How to complete this task
Reproduce the material below with every "y-axis" renamed to "vertical axis" and everything else unchanged. Leave the pictures out.

+ + + + + + +

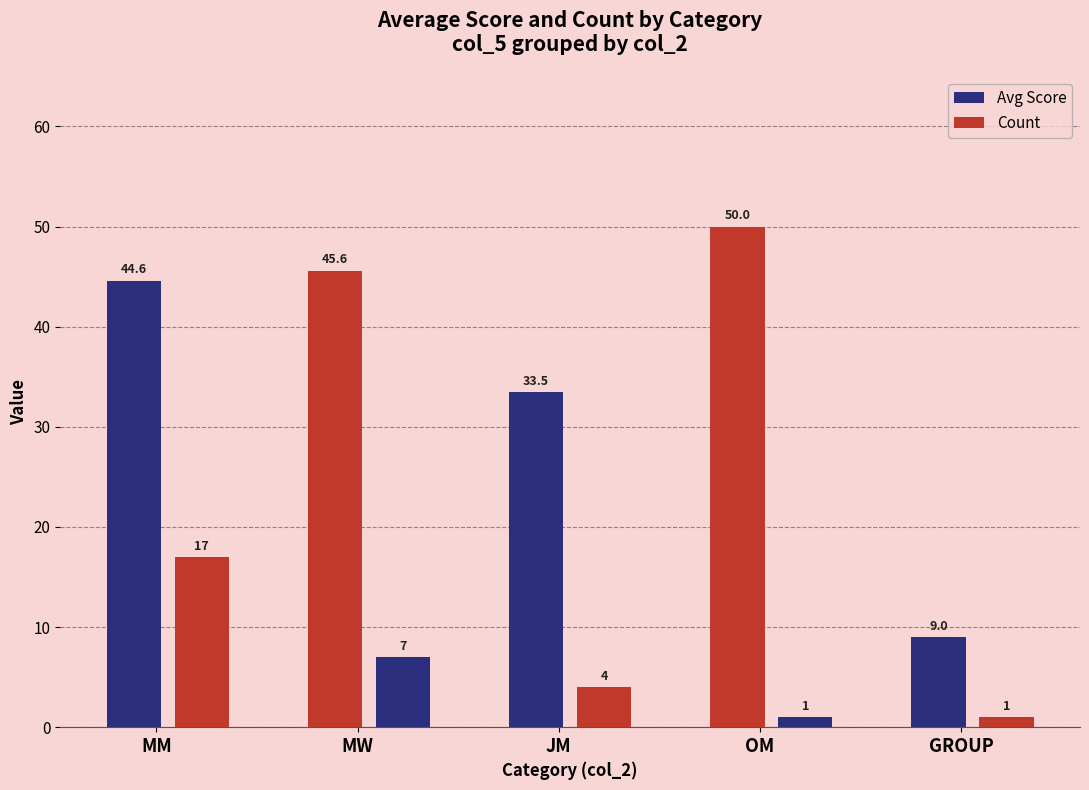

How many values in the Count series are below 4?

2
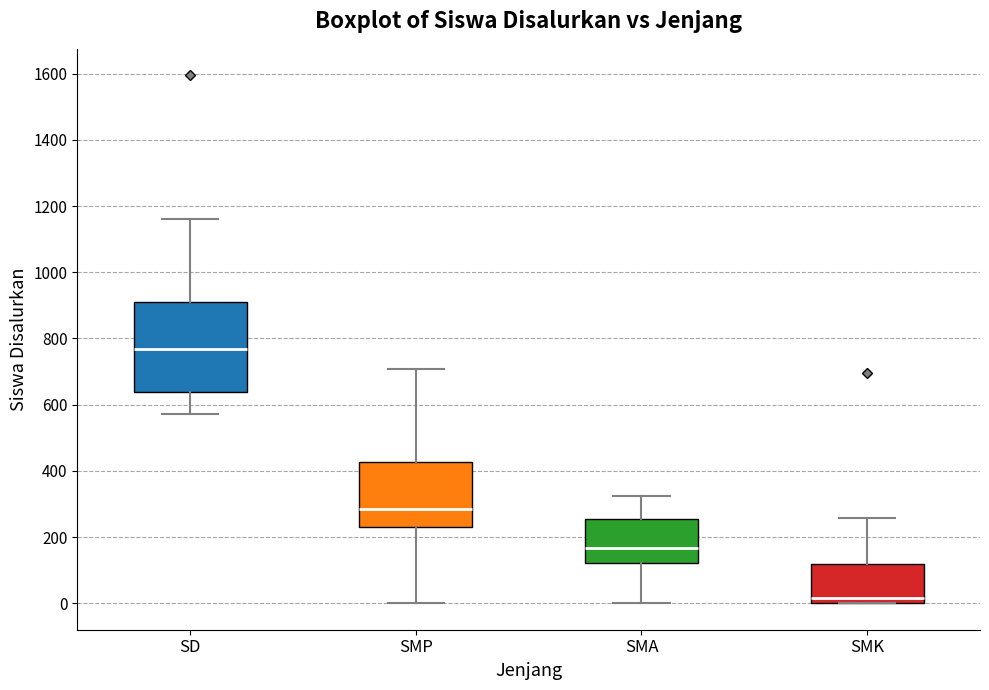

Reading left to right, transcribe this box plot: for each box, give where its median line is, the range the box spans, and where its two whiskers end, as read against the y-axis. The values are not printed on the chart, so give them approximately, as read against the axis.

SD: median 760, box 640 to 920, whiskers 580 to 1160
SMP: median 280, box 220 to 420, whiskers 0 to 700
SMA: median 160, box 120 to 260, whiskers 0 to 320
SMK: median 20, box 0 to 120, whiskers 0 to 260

+ + + + + + +

Solved exercise
How many values in the Count series are below 4?

2

Reading left to right, transcribe this box plot: for each box, give where its median line is, the range the box spans, and where its two whiskers end, as read against the vertical axis. The values are not printed on the chart, so give them approximately, as read against the axis.

SD: median 760, box 640 to 920, whiskers 580 to 1160
SMP: median 280, box 220 to 420, whiskers 0 to 700
SMA: median 160, box 120 to 260, whiskers 0 to 320
SMK: median 20, box 0 to 120, whiskers 0 to 260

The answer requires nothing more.